Texto proporcionado:
***

El populismo, complejo y mutante, es
consustancial a nuestras sociedades. Un repaso a su recurrencia desde los
totalitarismos de los años treinta hasta su actual auge.
Donald Trump, durante un acto electoral en Tampa (Florida) Chris O'Meara AP
JOSÉ IGNACIO TORREBLANCA/EL PAÍS
Hablar de populismo requiere deslindar dos ámbitos y
lenguajes. En el lenguaje de la contienda política que se transmite y
escenifica a través de los medios de comunicación, el adjetivo populista es
utilizado para descalificar a quien apela a los bajos instintos del votante con
mentiras, groseras manipulaciones y promesas de imposible cumplimiento. En el
fragor de la batalla se distingue al populista porque busca la complicidad con
el pueblo en lugar de interpelar a la ciudadanía, el más importante sujeto
colectivo de una democracia. También cuando niega la existencia de ideologías,
declara superada la división izquierda y derecha o se postula como puente
trascendente entre ellas. Al populista se le detecta, además, en la aspiración
a dividir y polarizar a la ciudadanía en dos grupos antagónicos (ricos frente a
pobres, gente sencilla frente a casta) o en el señalamiento de una serie de
enemigos, exteriores o interiores, como responsables de los males de la nación
o pueblo y la consiguiente demanda de liberación de su yugo opresor; una larga
lista que incluye, según los momentos, la oligarquía, Angela Merkel, el
neoliberalismo, la Unión Europea o los mercados financieros.
Pero más
allá del día a día de la política, la ciencia política estudia el populismo
como un fenómeno complejo, variado y mutante, que afecta a sociedades distintas
en momentos separados en el tiempo. Un primer populismo, el de los años
treinta, supuso la quiebra de las democracias y su bifurcación en dos sendas
totalitarias (comunista y fascista) mortalmente enfrentadas entre sí.
Posteriormente, después de la II Guerra Mundial, proliferó un populismo de
corte conservador-autoritario. En ese segundo tipo de populismo encontramos a
los generales o próceres autollamados a salvar a la patria de un enemigo
exterior, librarlas del caos interior o asegurar el desarrollo económico,
siempre, por supuesto, a costa de la democracia y de las libertades y derechos
individuales. Ahí están los generales Perón, Franco o Trujillo, Sukarno en
Indonesia y Park Chung-hee en Corea del Sur, pero también el padre de Singapur,
Lee Kuan Yew, que gobernó el país de 1959 a 1990 bajo una máxima muy sencilla
de entender y aplicable en todo tiempo y lugar: “Nosotros decidimos lo que es
correcto, no importa lo que la gente piense”.

***

Datos disponibles:

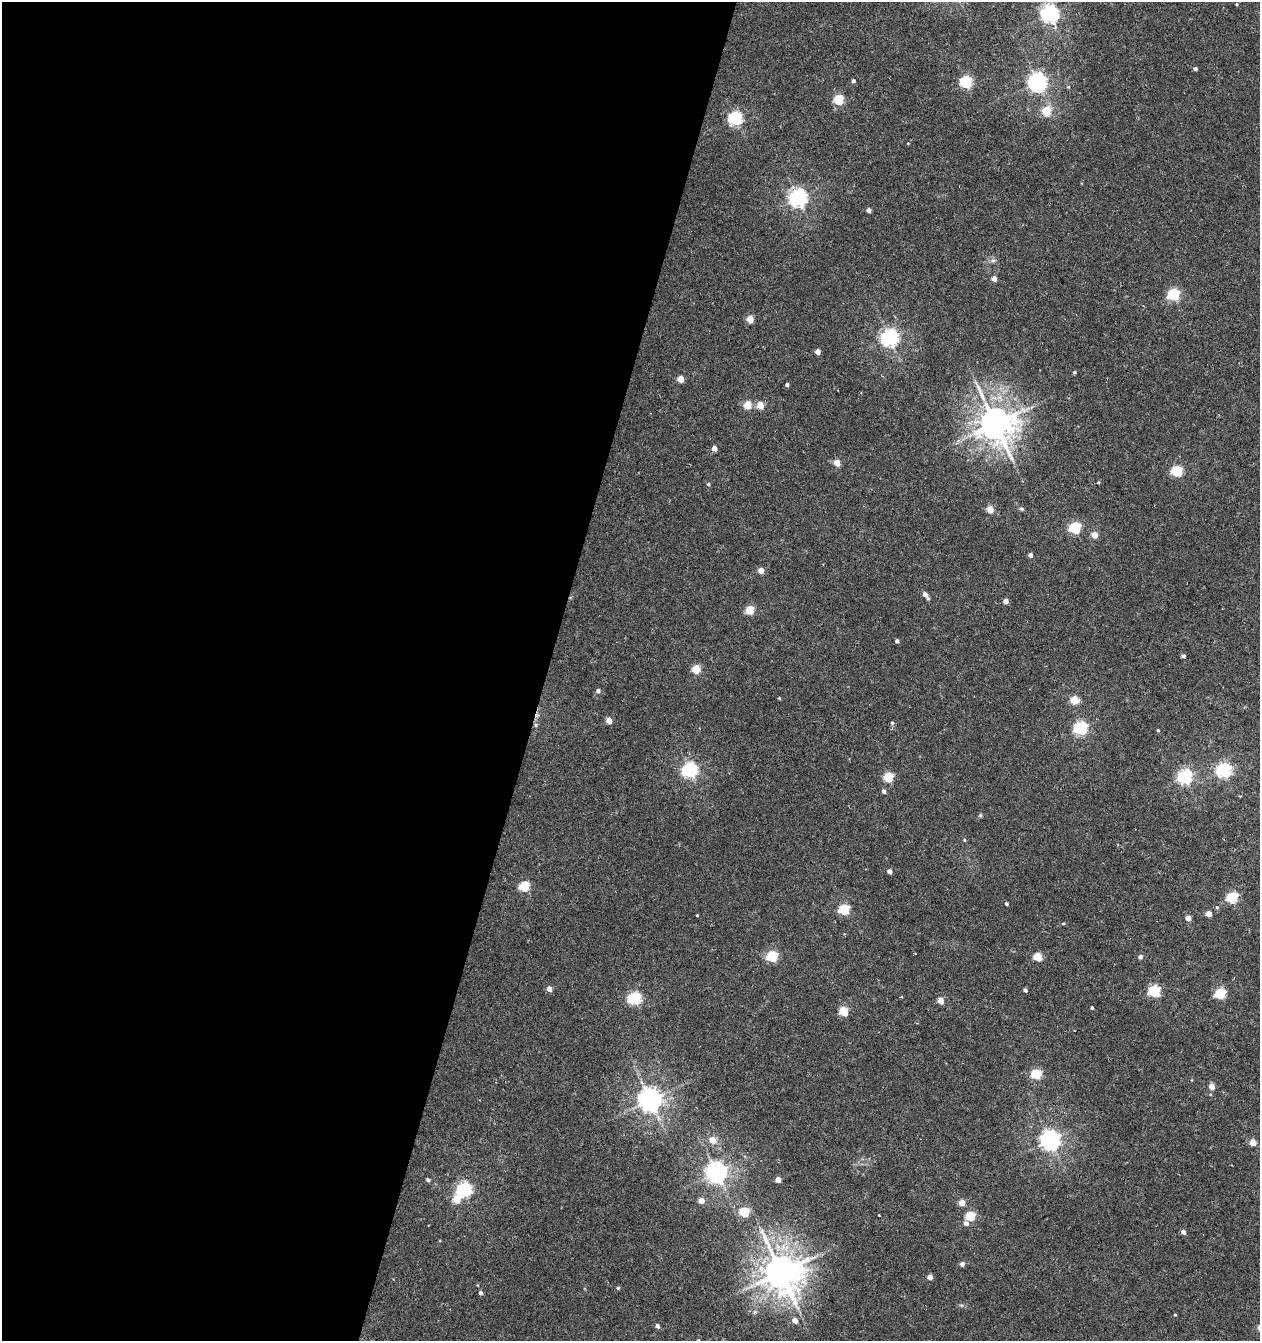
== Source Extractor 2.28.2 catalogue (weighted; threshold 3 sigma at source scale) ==
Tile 5 of 4 x 4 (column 1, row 2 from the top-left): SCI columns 276-1533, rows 2680-4018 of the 5517 x 5361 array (HDU 1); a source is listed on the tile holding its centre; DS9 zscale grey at full resolution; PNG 1262 x 1343 px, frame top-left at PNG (2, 2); no overlay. Shown black and unused: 43% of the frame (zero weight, under 5 of 10 exposures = <1% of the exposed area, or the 3 px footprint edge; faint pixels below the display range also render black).
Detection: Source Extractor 2.28.2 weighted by HDU 2 'WHT'; one run over the whole footprint, this tile lists its part. Background 0.00246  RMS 0.0021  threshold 0.00868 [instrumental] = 3 sigma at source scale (4.09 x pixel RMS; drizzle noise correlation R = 1.36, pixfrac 0.8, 0.0396/0.0396 arcsec/px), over >= 5 px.
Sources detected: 108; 1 cosmic-ray / hot-pixel residue — not listed; the other 107 listed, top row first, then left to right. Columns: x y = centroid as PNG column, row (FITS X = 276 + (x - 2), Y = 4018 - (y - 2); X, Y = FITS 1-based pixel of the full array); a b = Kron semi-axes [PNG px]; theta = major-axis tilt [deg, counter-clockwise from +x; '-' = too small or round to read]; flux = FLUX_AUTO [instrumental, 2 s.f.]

***

Lista de tareas:
**A.** Cite literalmente el fragmento del texto sobre el populismo que comienza con las palabras "El populismo, complejo" y termina con "su actual auge.".
**B.** Indique si cada una de las siguientes afirmaciones concuerda con el texto sobre el populismo, respondiendo sí o no y citando las palabras exactas del texto que lo determinan: (i) el populismo de los años treinta supuso la quiebra de las democracias; (ii) Lee Kuan Yew gobernó Singapur desde 1965 hasta 1990; (iii) después de la II Guerra Mundial proliferó un populismo de corte progresista.
Para resolver cada tarea, sírvase únicamente del texto sobre el populismo.

Resultados por tarea:
**A.**
El populismo, complejo y mutante, es
consustancial a nuestras sociedades. Un repaso a su recurrencia desde los
totalitarismos de los años treinta hasta su actual auge.

**B.**
(i) Sí: «supuso la quiebra de las democracias».
(ii) No: «gobernó el país de 1959 a 1990».
(iii) No: «proliferó un populismo de corte conservador-autoritario».